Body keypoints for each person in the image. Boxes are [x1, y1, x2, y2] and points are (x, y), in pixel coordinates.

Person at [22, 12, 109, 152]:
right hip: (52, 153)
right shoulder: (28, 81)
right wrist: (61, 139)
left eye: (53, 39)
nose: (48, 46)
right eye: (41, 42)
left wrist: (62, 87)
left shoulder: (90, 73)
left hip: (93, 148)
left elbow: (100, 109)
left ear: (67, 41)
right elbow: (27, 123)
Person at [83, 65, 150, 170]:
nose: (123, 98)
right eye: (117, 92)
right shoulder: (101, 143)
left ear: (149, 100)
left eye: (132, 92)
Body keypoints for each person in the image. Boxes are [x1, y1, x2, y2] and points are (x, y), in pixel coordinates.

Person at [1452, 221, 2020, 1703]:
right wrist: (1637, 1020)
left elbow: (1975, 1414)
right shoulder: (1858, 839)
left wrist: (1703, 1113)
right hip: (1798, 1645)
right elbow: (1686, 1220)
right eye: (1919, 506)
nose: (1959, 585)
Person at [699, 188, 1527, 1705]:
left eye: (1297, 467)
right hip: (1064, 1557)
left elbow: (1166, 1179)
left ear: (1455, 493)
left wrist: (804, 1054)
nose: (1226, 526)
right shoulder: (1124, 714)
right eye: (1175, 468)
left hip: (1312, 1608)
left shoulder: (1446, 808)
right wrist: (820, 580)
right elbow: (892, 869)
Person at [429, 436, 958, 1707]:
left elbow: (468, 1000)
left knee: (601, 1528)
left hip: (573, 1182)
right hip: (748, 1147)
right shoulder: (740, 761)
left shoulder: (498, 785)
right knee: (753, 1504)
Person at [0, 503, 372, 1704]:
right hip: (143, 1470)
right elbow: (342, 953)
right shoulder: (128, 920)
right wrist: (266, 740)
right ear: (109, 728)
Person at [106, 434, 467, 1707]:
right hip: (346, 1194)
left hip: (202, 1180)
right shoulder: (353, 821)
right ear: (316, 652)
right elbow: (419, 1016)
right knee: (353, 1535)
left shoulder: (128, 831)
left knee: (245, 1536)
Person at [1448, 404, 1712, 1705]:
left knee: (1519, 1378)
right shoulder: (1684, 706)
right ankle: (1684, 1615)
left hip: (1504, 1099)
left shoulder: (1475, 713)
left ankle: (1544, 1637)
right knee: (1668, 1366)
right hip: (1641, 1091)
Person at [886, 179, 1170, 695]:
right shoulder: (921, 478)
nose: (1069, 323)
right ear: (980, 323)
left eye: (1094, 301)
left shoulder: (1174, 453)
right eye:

----

» **What is needed**:
Of all the entries above, retype exactly the lines from the line with "left eye: (1297, 467)" to the line with "right wrist: (820, 580)", both included, and no others.

» **Exercise result**:
left eye: (1297, 467)
right hip: (1064, 1557)
left elbow: (1166, 1179)
left ear: (1455, 493)
left wrist: (804, 1054)
nose: (1226, 526)
right shoulder: (1124, 714)
right eye: (1175, 468)
left hip: (1312, 1608)
left shoulder: (1446, 808)
right wrist: (820, 580)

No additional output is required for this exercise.